Int J Cardiol. 1984 Jul;6(1):103-12. doi: 10.1016/0167-5273(84)90256-0.

Abstract

Intracoronary streptokinase infusion is an exciting new technique, it is feasible and relatively safe, and it can restore antegrade coronary flow in 80% of the patients with an evolving myocardial infarction. Current data indicate that successful reperfusion apparently is associated with improved left ventricular function. The ultimate benefit, a significant decrease in mortality, has not yet been established. Furthermore many questions have not been answered: what is the optimal dosage of streptokinase? How should it be administered: systemic, intracoronary or super selective? Which thrombolytic agent should we use? How can we prevent reocclusion? What is the role of PTCA or acute surgery? A major shortcoming of this technique is the impact on equipment and personnel together with the rather low percentage (25%) of patients with evolving myocardial infarction, in whom this technique is applicable. Of course, although not within the scope of this article, this i.c. streptokinase treatment will have to be compared with other interventions which may reduce morbidity and mortality in patients with acute myocardial infarction. Thus, antegrade flow with i.c. streptokinase can be restored in patients with an evolving myocardial infarction. The main question is: should you do so?

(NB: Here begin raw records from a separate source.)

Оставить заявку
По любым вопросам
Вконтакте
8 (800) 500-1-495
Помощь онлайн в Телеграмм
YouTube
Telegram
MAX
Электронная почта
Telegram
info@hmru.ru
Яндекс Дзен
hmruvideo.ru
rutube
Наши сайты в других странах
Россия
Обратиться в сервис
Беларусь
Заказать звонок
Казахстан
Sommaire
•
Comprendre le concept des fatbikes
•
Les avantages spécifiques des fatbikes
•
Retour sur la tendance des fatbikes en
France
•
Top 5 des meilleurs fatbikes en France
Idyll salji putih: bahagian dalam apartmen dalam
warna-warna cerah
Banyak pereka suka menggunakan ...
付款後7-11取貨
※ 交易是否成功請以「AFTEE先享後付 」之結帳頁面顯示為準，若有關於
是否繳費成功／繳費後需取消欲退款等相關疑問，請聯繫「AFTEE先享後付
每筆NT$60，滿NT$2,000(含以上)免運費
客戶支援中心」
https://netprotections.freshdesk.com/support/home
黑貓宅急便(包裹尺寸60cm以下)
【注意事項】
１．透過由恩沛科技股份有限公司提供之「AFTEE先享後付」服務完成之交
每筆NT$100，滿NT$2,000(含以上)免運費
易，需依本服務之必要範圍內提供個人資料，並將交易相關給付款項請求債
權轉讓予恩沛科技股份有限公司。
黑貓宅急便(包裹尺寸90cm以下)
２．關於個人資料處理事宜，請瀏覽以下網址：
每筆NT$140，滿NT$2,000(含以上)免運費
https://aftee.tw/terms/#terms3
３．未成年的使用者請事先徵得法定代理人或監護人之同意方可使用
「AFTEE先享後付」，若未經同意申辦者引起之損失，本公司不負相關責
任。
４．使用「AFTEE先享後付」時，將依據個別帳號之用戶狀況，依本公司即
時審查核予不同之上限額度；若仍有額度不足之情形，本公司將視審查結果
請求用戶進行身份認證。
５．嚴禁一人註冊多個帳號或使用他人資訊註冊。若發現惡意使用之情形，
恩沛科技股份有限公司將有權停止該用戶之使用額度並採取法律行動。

Until now, management of patients with an acute myocardial infarction has been conservative and is directed to treatment of pain, arrhythmias and heart failure. At the moment this approach can be considered respectable. For those who propose active management and believe in i.c. streptokinase treatment, until now, insufficient scientific data are available to back this up. For those who have doubts, but like to be active, the best is to put their patients in a well-conducted randomized trial. This will eventually resolve the question: you can, but should you? However, even if i.c. streptokinase is proven to be beneficial to the patient, this technique will not receive widespread application because of its great impact on limited health resources.

摘要

冠状动脉内输注链激酶是一项令人振奋的新技术,它可行且相对安全,能使80%的进展性心肌梗死患者恢复冠状动脉前向血流。目前的数据表明,成功的再灌注显然与左心室功能改善相关。最终的益处,即死亡率的显著降低,尚未得到证实。此外,许多问题尚未得到解答:链激酶的最佳剂量是多少?应如何给药:全身给药、冠状动脉内给药还是超选择性给药?我们应该使用哪种溶栓剂?如何预防再闭塞?经皮冠状动脉腔内血管成形术(PTCA)或急诊手术的作用是什么?这项技术的一个主要缺点是对设备和人员的要求较高,而且适用于这项技术的进展性心肌梗死患者比例相当低(25%)。当然,尽管不在本文讨论范围内,但这种冠状动脉内链激酶治疗必须与其他可能降低急性心肌梗死患者发病率和死亡率的干预措施进行比较。因此,进展性心肌梗死患者可通过冠状动脉内链激酶恢复前向血流。主要问题是:你应该这样做吗?到目前为止,急性心肌梗死患者的治疗一直是保守的,主要针对疼痛、心律失常和心力衰竭进行治疗。目前这种方法可以说是合理的。对于那些主张积极治疗并相信冠状动脉内链激酶治疗的人来说,到目前为止,尚无足够的科学数据支持这一观点。对于那些心存疑虑但又希望积极治疗的人来说,最好的办法是将他们的患者纳入一项精心设计的随机试验。这最终将解决这个问题:你可以这样做,但你应该这样做吗?然而,即使冠状动脉内链激酶被证明对患者有益,由于其对有限的卫生资源影响巨大,这项技术也不会得到广泛应用。